Encyclopædia Britannica, Ninth Edition/Young, Thomas
YOUNG, Thomas (1773-1829), one of the most remarkable figures alike in literature and science in the beginning of the 19th century in Great Britain. He belonged to a Quaker family of Milverton, Somerset, and was the youngest of ten children, having been born on 13th June 1773. His precocity, especially in the acquirement of languages, was remarkable, being little inferior to that of Sir W. Rowan Hamilton. But his thirst for knowledge was unlimited in its range. He was not content with languages, mathematics, and physical science: natural science, medicine, and even ancient philosophy were eagerly studied by him; and he was passionately devoted to athletic exercises. His medical studies were pursued successively in London, Edinburgh, Gottingen, and finally at Emmanuel College, Cambridge, where he took his doctor's degree. The death of a maternal uncle put him in a position of comfortable independence, and he did not heartily enter upon practice. He was secured in 1802 by the Royal Institution as a colleague of Davy and professor of natural philosophy. Here his special talents found ample occupation, and the chief result was the publication in 1807 of his celebrated Course of Lectures on Natural Philosophy, a work which is even now regarded as a valuable authority. Some years before he had made his remarkable discovery of the interference of light, and begun that wonderful series of researches which, as completed by Fresnel, secured the triumph of the undulatory theory. He was foreign secretary of the Royal Society for more than a quarter of a century; and it is curious to note that his reputation stood higher in foreign than in home scientific circles. He was one of the eight foreign associates of the Institute of France. He was one of the Commission ers of Weights and Measures, and secretary to the Board of Longitude, which in those days conducted the Nautical Almanac. A few years before his death he became inter ested in life assurance, with great benefit to the company whose scientific business he conducted. His death, on 10th May 1829, was probably hastened by the extraordinary amount and variety of the labours he undertook, and the self-sacrificing zeal with which he devoted himself to them.

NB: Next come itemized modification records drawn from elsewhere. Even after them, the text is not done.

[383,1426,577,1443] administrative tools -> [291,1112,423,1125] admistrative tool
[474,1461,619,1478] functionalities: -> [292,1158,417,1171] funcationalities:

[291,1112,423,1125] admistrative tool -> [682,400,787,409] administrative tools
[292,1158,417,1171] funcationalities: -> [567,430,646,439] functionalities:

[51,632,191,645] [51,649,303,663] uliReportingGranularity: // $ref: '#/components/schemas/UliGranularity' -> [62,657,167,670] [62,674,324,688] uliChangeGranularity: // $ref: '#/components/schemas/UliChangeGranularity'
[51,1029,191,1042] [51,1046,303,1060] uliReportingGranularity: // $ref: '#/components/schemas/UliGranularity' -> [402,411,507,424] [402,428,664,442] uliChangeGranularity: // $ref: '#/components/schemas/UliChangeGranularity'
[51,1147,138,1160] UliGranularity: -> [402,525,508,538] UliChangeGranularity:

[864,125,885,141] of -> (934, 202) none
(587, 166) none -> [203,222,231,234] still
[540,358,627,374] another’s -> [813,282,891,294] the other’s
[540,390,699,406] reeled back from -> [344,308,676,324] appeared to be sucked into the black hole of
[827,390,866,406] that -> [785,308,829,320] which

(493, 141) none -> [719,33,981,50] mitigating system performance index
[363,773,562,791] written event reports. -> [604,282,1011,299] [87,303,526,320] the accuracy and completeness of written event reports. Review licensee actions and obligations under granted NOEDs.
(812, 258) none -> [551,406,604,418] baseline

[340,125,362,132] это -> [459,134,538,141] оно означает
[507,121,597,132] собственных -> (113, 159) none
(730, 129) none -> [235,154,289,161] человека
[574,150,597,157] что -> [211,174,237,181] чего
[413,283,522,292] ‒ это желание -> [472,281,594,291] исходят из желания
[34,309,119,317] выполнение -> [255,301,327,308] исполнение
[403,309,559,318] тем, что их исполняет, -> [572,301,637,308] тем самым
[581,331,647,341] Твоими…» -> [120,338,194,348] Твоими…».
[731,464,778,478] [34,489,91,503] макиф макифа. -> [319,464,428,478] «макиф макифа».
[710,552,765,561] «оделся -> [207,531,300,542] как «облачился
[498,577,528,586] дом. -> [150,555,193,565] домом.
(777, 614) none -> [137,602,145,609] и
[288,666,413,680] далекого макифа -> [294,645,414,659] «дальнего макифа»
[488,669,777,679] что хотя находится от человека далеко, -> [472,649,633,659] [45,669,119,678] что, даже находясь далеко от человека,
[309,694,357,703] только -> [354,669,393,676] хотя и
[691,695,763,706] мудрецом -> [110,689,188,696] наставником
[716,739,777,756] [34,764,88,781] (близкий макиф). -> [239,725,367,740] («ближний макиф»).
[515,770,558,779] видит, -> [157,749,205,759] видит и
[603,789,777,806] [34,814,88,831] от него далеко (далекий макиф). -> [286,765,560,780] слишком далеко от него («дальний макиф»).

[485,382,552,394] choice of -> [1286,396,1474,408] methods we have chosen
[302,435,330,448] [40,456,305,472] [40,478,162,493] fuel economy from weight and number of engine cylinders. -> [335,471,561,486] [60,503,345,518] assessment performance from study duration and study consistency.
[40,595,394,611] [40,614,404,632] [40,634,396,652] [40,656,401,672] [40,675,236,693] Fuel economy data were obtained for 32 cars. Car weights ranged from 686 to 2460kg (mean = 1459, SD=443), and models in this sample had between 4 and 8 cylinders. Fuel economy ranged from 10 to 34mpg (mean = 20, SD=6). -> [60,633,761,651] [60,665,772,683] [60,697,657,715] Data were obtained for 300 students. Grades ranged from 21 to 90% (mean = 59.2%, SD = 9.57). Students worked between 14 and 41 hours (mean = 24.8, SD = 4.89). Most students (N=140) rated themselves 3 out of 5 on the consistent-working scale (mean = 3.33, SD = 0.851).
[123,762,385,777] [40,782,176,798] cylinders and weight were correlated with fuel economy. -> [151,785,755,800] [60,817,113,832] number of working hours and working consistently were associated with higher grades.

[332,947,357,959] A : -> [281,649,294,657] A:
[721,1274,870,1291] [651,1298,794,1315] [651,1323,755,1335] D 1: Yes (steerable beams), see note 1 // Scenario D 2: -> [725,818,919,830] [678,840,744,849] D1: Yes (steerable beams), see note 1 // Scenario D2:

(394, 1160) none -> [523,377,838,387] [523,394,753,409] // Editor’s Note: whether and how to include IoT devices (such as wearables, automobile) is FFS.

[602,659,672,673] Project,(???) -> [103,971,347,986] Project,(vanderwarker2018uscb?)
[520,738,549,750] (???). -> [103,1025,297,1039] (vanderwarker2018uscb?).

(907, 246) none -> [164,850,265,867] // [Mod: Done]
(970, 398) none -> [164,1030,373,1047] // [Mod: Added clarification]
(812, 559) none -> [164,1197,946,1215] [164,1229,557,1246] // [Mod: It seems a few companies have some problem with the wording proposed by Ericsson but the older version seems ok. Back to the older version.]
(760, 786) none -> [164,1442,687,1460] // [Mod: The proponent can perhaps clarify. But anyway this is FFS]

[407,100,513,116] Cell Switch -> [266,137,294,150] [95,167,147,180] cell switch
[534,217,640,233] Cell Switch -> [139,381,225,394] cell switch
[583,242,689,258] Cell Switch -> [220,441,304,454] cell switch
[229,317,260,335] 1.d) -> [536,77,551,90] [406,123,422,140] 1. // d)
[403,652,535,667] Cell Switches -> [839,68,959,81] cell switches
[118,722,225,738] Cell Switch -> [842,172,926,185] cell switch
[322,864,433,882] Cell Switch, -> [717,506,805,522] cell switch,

His Life, by Dr Peacock, dean of Ely and a well-known mathematician, was published in 1855, along with a collection of his Miscellaneous Works and Scientific Memoirs. Young was a somewhat copious contributor to the 6th edition of this Encyclopedia, and some of the best of his smaller papers appeared in it for the first time. For a resume of his contributions to the subject of haemadynamics, see Vascular System, p. 97 supra. Another of the multitudinous problems that claimed his attention was the decipherment of the Egyptian hieroglyphics, in which he had made some progress as early as 1814; see his Account of some Recent Discoveries in Hieroglyphical Literature (London, 1823).